Troisièmement, au-delà du service téléphonique de base, il faut s'assurer que les territoires ruraux disposent de l'accès à l'internet mobile en 3G.

Un programme de couverture en 3G de 3 900 communes par l'ensemble des opérateurs devait être achevé à la fin de 2013. Il ne l'a pas été et l'ARCEP a ouvert, à ce titre, une enquête administrative en mai dernier. Le Gouvernement travaillera, avec le régulateur, pour que l'objectif de ce programme soit atteint, ce qui permettra aussi de limiter les zones grises de la 3G.

Le programme que le Gouvernement entend proposer à brève échéance permettra de répondre aux difficultés que vous décrivez. Il pourra nécessiter d'étendre par la loi les obligations existantes des opérateurs mobiles.

Dans le cas d'une commune telle que celle du Mas, la réponse doit venir autant de la couverture fixe que de la couverture mobile. L'un des objectifs du plan France Très Haut Débit est d'apporter l'accès à internet dans les communes qui n'en bénéficient pas aujourd'hui ou qui n'ont qu'un accès très dégradé.

La situation de la commune du Mas est en outre assez particulière : il apparaît que les habitants de la commune sont placés derrière un équipement du réseau de cuivre d'Orange, un multiplexeur, empêchant les signaux DSL émis depuis la commune voisine de Saint-Auban de passer. Historiquement, cet équipement était nécessaire afin d'assurer le raccordement téléphonique de la commune. De ce fait, aucun logement du Mas n'est aujourd'hui éligible à l'ADSL.

Orange a engagé depuis plusieurs années un plan de neutralisation de ces multiplexeurs, consistant à procéder à des opérations de réaménagement de réseau exactement semblables à la montée en débit sur cuivre. Dans cette hypothèse, les logements du Mas pourraient théoriquement être éligibles au haut débit de qualité pour 93 % d'entre eux et au très haut débit pour 56 %.

Néanmoins, la commune du Mas ne fait pas partie du plan de neutralisation des multiplexeurs GMUX d'Orange. La réponse viendra donc du projet porté par le département dans le cadre du plan France Très Haut Débit.
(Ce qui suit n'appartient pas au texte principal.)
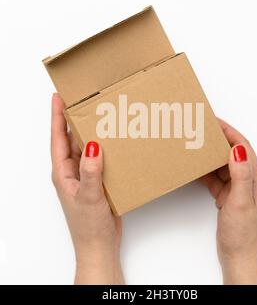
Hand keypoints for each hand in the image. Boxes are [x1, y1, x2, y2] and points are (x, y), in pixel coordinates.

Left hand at [51, 93, 123, 284]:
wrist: (99, 244)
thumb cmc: (89, 226)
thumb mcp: (88, 197)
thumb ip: (90, 171)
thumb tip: (92, 145)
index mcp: (63, 172)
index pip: (58, 138)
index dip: (57, 117)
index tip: (58, 97)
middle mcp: (71, 171)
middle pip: (71, 138)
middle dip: (74, 118)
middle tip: (82, 99)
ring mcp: (84, 175)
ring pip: (85, 147)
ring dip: (90, 132)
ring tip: (99, 114)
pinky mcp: (96, 180)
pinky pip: (98, 157)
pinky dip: (104, 147)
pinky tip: (113, 140)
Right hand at [201, 119, 256, 284]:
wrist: (239, 259)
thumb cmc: (244, 235)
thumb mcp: (242, 203)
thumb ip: (241, 175)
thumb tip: (237, 149)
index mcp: (255, 178)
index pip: (243, 147)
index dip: (230, 132)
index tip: (215, 122)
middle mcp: (248, 181)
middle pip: (232, 154)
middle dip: (217, 141)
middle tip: (202, 132)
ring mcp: (237, 189)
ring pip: (222, 166)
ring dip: (210, 157)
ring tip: (196, 147)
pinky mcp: (228, 197)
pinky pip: (216, 179)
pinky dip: (206, 173)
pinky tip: (195, 170)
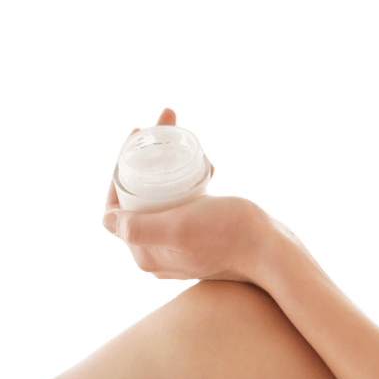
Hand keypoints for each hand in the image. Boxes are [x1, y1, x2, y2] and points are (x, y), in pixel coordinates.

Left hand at [101, 106, 266, 283]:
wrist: (272, 250)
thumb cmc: (231, 234)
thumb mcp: (182, 226)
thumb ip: (140, 229)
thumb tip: (106, 219)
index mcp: (146, 252)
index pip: (119, 206)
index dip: (122, 169)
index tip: (138, 139)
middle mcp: (157, 252)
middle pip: (140, 198)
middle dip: (146, 158)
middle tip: (163, 126)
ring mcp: (178, 247)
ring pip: (161, 198)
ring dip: (168, 166)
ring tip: (184, 138)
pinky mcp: (198, 240)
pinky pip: (182, 205)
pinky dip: (188, 182)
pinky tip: (205, 167)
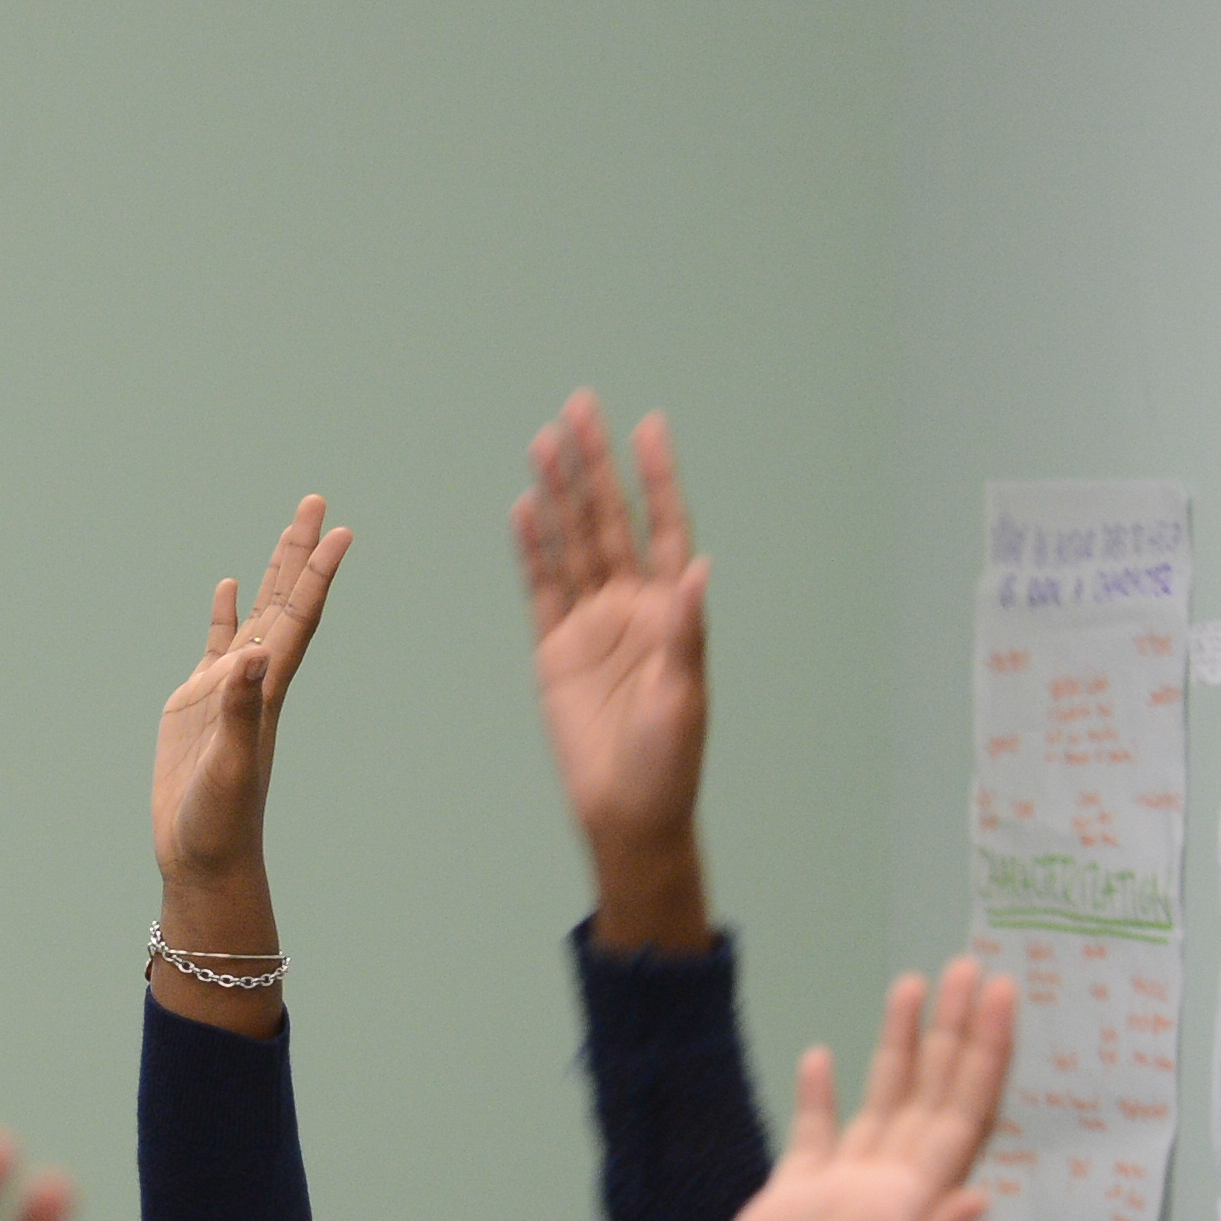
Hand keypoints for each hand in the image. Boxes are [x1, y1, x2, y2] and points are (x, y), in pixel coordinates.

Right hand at [151, 495, 352, 892]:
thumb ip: (239, 710)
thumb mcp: (230, 765)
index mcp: (267, 689)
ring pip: (254, 616)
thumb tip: (250, 656)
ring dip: (271, 573)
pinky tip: (224, 587)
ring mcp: (225, 690)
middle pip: (283, 602)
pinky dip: (222, 615)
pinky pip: (214, 646)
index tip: (340, 530)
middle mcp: (254, 680)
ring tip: (287, 528)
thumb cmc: (220, 820)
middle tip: (317, 501)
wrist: (203, 856)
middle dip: (300, 552)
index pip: (298, 618)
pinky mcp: (196, 705)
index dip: (318, 574)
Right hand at [511, 392, 713, 941]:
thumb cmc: (668, 762)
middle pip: (610, 521)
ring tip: (543, 442)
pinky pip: (539, 589)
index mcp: (672, 610)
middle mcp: (632, 607)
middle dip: (595, 466)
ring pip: (571, 544)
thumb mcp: (685, 698)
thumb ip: (686, 632)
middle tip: (580, 408)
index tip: (646, 424)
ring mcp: (591, 626)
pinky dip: (531, 549)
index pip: (664, 527)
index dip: (655, 477)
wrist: (625, 812)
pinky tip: (522, 510)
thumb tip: (698, 570)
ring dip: (558, 495)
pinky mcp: (554, 652)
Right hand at [685, 961, 1014, 1220]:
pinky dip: (820, 1096)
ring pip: (879, 1103)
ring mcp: (836, 1200)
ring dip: (898, 1046)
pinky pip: (810, 1138)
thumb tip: (976, 1195)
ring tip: (910, 984)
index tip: (997, 993)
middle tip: (970, 964)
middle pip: (931, 1094)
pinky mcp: (785, 1210)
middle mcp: (886, 1197)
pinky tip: (824, 1058)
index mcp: (914, 1217)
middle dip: (952, 1029)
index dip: (983, 1054)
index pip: (963, 1117)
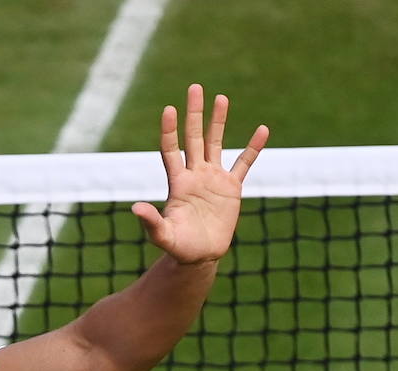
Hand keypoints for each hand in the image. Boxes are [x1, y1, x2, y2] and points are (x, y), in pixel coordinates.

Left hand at [131, 84, 268, 264]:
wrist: (199, 256)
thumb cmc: (178, 247)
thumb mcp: (162, 236)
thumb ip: (150, 222)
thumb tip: (135, 209)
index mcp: (178, 183)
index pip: (171, 150)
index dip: (170, 130)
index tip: (169, 109)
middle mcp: (195, 175)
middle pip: (194, 138)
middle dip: (194, 114)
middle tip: (195, 88)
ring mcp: (214, 179)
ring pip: (217, 143)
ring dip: (219, 122)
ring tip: (221, 97)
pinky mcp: (232, 189)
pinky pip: (244, 163)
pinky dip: (253, 148)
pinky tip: (262, 130)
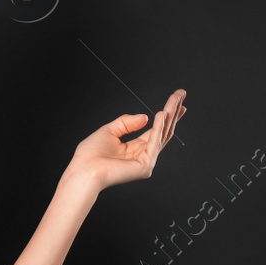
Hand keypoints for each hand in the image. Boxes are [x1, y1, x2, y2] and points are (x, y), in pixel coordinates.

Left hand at [72, 88, 186, 190]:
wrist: (83, 170)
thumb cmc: (90, 155)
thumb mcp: (109, 131)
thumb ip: (127, 123)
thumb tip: (145, 116)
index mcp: (134, 148)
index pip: (156, 130)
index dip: (167, 115)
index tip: (176, 101)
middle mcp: (143, 155)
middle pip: (163, 130)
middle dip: (173, 112)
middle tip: (181, 94)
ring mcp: (146, 161)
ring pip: (162, 134)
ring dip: (170, 115)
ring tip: (175, 100)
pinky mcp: (145, 166)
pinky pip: (154, 142)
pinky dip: (158, 127)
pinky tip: (162, 115)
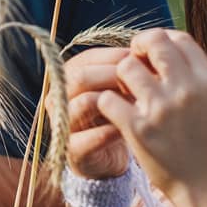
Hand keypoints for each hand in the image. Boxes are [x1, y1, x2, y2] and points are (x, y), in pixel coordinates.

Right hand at [63, 47, 133, 179]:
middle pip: (81, 77)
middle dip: (114, 76)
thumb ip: (126, 70)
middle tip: (141, 82)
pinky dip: (109, 132)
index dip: (116, 57)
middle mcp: (59, 97)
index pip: (88, 58)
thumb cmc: (117, 113)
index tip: (142, 60)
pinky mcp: (72, 151)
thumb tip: (147, 50)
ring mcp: (62, 124)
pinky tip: (129, 129)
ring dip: (113, 102)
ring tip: (137, 105)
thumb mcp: (120, 88)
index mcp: (69, 76)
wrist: (110, 155)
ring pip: (83, 103)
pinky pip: (87, 138)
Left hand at [95, 29, 206, 206]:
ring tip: (126, 94)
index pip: (178, 38)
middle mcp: (186, 89)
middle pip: (153, 42)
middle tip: (134, 66)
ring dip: (121, 78)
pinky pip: (108, 100)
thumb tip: (161, 51)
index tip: (151, 55)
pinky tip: (116, 114)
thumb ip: (191, 77)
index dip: (160, 41)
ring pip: (126, 67)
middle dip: (138, 49)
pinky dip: (107, 104)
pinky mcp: (139, 130)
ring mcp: (162, 109)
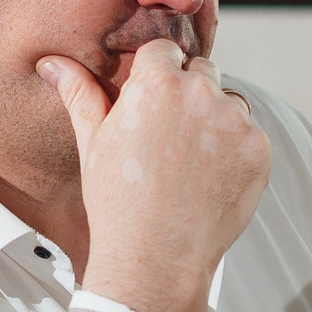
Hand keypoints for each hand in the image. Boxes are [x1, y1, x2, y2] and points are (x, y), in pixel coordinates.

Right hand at [39, 39, 269, 311]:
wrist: (156, 259)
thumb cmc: (116, 203)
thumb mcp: (92, 143)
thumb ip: (79, 93)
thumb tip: (52, 63)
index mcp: (156, 83)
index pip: (164, 51)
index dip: (156, 77)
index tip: (149, 107)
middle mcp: (200, 93)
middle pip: (202, 71)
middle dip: (188, 94)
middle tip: (168, 140)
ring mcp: (235, 121)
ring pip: (229, 103)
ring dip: (215, 121)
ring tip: (189, 164)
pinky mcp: (259, 150)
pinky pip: (250, 136)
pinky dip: (235, 152)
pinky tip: (209, 181)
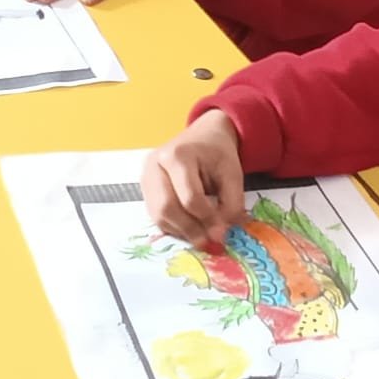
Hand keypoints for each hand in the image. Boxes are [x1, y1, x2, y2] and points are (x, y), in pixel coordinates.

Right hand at [141, 110, 244, 247]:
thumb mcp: (233, 174)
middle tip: (208, 242)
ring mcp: (146, 177)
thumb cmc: (218, 153)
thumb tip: (220, 235)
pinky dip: (173, 226)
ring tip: (201, 236)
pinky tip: (190, 227)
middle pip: (167, 208)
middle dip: (189, 229)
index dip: (207, 219)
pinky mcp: (145, 189)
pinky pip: (156, 215)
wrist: (204, 136)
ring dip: (180, 231)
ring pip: (158, 215)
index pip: (190, 197)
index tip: (222, 233)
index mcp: (178, 155)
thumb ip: (231, 204)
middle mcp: (155, 165)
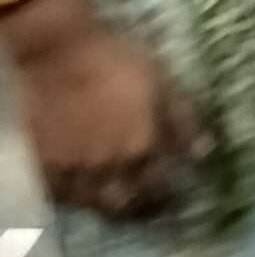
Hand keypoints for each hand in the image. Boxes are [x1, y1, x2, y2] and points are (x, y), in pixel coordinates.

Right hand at [15, 20, 206, 218]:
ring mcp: (78, 170)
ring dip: (114, 204)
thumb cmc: (116, 58)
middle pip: (133, 199)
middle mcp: (113, 166)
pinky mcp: (48, 167)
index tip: (180, 191)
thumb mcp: (162, 80)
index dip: (173, 188)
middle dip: (146, 205)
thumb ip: (184, 118)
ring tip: (123, 200)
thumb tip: (205, 151)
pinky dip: (81, 197)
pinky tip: (89, 192)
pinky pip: (66, 195)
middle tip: (153, 203)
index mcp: (144, 145)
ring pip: (100, 202)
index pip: (164, 180)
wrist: (58, 51)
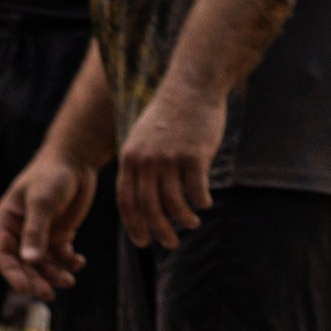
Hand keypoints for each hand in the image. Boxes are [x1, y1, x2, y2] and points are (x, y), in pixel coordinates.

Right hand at [0, 144, 97, 297]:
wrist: (76, 161)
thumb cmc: (52, 176)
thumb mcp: (42, 203)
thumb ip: (36, 232)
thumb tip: (30, 262)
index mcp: (8, 220)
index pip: (3, 254)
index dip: (12, 273)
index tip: (25, 290)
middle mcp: (21, 230)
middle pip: (23, 264)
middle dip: (36, 280)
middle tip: (49, 294)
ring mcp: (41, 234)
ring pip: (44, 264)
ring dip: (55, 274)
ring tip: (70, 279)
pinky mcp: (59, 234)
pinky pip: (60, 257)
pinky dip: (69, 263)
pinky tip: (79, 261)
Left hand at [118, 73, 223, 247]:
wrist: (190, 88)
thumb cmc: (168, 117)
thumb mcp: (142, 138)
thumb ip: (140, 166)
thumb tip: (144, 202)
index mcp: (130, 157)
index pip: (126, 200)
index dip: (134, 225)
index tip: (143, 242)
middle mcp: (146, 159)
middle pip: (149, 208)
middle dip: (160, 231)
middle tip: (170, 243)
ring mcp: (170, 158)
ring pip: (174, 204)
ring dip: (184, 220)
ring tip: (191, 223)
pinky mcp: (194, 156)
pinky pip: (197, 191)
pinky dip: (201, 203)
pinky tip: (204, 203)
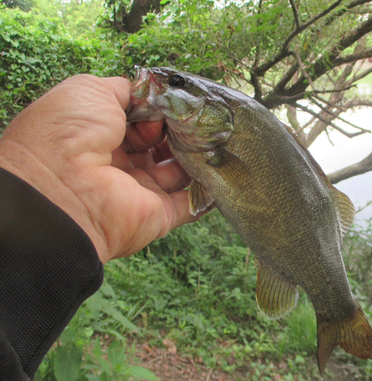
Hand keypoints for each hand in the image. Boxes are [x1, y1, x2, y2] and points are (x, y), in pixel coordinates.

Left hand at [0, 75, 199, 261]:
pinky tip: (225, 170)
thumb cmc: (68, 133)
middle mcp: (122, 165)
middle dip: (183, 132)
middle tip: (199, 121)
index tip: (174, 105)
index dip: (161, 111)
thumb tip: (153, 94)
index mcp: (102, 136)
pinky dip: (209, 190)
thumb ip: (125, 90)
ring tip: (215, 139)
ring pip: (180, 172)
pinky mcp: (160, 216)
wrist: (62, 187)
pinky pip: (192, 204)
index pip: (143, 122)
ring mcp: (142, 191)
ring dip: (198, 156)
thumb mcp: (91, 90)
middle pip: (163, 146)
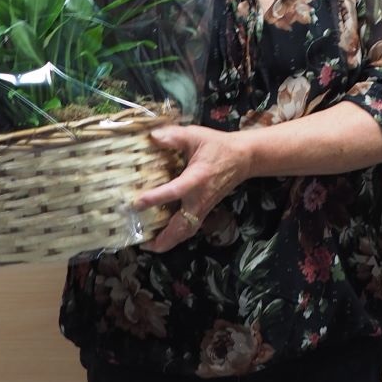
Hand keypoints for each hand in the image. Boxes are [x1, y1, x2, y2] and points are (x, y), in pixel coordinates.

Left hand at [135, 125, 251, 252]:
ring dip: (170, 241)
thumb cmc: (218, 145)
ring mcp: (204, 206)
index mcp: (197, 178)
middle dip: (164, 238)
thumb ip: (174, 136)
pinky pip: (191, 227)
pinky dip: (177, 235)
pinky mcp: (206, 209)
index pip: (176, 191)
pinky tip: (164, 236)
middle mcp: (200, 197)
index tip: (137, 203)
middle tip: (144, 244)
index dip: (156, 198)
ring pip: (187, 230)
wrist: (244, 158)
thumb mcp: (196, 135)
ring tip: (151, 246)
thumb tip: (152, 136)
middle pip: (183, 225)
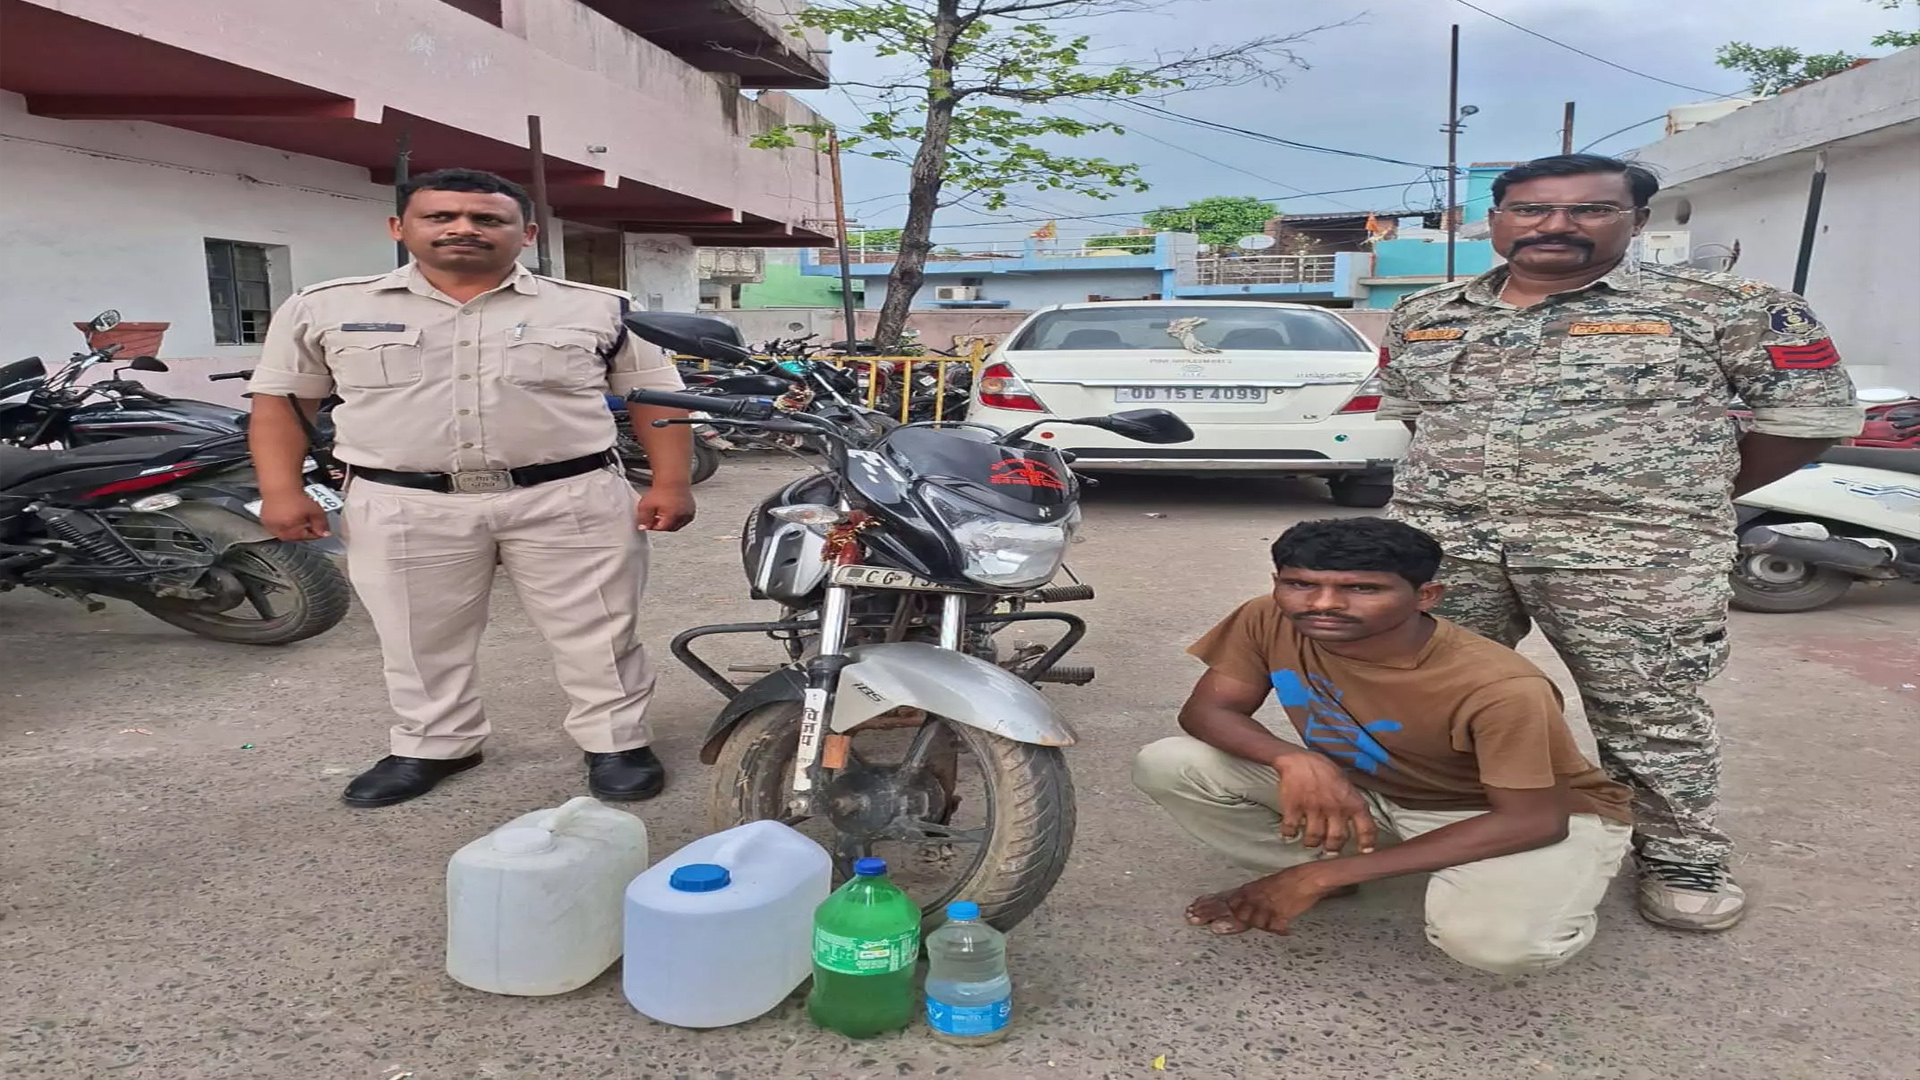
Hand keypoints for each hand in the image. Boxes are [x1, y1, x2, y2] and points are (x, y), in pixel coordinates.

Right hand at [257, 492, 329, 540]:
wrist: (280, 486)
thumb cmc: (295, 498)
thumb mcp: (315, 511)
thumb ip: (321, 524)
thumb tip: (325, 534)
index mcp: (290, 534)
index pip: (307, 537)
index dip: (316, 531)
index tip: (321, 526)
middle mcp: (278, 533)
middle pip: (296, 535)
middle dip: (305, 528)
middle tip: (311, 520)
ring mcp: (270, 526)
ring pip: (286, 530)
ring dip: (295, 525)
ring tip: (300, 515)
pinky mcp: (265, 519)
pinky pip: (278, 524)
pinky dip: (285, 521)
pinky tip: (289, 513)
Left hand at [634, 486, 694, 531]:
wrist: (672, 479)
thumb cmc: (661, 489)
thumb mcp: (646, 505)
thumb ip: (643, 518)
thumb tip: (642, 527)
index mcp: (672, 515)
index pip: (661, 528)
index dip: (653, 525)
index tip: (649, 521)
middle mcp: (683, 516)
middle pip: (670, 528)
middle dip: (662, 524)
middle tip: (656, 517)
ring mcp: (689, 514)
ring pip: (678, 525)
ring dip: (670, 522)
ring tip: (664, 512)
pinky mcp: (692, 511)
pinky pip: (684, 520)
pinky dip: (678, 518)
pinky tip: (672, 511)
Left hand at [1187, 865, 1338, 935]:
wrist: (1310, 878)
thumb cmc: (1290, 882)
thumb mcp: (1266, 888)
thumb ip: (1252, 898)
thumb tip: (1237, 910)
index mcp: (1250, 890)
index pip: (1225, 899)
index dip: (1208, 905)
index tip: (1191, 909)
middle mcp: (1255, 897)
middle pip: (1228, 907)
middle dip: (1209, 913)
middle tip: (1192, 918)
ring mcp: (1266, 906)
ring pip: (1244, 917)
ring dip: (1228, 923)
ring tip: (1213, 928)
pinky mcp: (1279, 914)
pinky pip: (1268, 925)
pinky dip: (1263, 928)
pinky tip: (1251, 931)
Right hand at [1274, 753, 1377, 855]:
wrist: (1298, 759)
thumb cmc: (1324, 770)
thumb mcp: (1346, 784)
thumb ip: (1351, 803)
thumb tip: (1358, 822)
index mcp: (1352, 801)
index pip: (1366, 828)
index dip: (1367, 844)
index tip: (1364, 852)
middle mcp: (1335, 807)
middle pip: (1337, 839)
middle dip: (1333, 848)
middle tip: (1330, 849)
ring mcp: (1314, 808)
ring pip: (1314, 838)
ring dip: (1312, 843)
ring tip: (1311, 842)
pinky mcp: (1293, 807)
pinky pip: (1291, 829)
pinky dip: (1289, 834)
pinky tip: (1290, 833)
Ce projet prévoit la couverture en fibre optique de l'ensemble du département, y compris de la commune du Mas, selon un calendrier dont il a la maîtrise.

Dans ce cadre, le Gouvernement ne peut que vous encourager, madame la sénatrice, à solliciter les services du conseil général des Alpes-Maritimes, mais il reste bien entendu, de même que la mission France Très Haut Débit, à votre disposition.

M. le président. La parole est à Mme Dominique Estrosi Sassone.

Mme Dominique Estrosi Sassone. Je vous remercie de ces réponses, madame la secrétaire d'État.

Bien évidemment, le conseil général des Alpes-Maritimes s'est saisi de ce projet de réduction de la fracture numérique, en se fixant pour objectif très ambitieux l'uniformisation des connexions à l'horizon 2020.

Cependant, ce schéma a un coût, qui, selon l'estimation du conseil général, est de 140 millions à 180 millions d'euros.

Je souhaite donc que l'État accompagne le conseil général des Alpes-Maritimes. Celui-ci financera une partie de l'équipement nécessaire pour couvrir les communes non encore couvertes par le très haut débit, mais il est impératif que l'État soit présent financièrement à ses côtés. D'autres sources de financement seront également bienvenues. Nous avons ainsi sollicité l'aide de la région Provence-Alpes-Côte d'Azur et de l'Union européenne.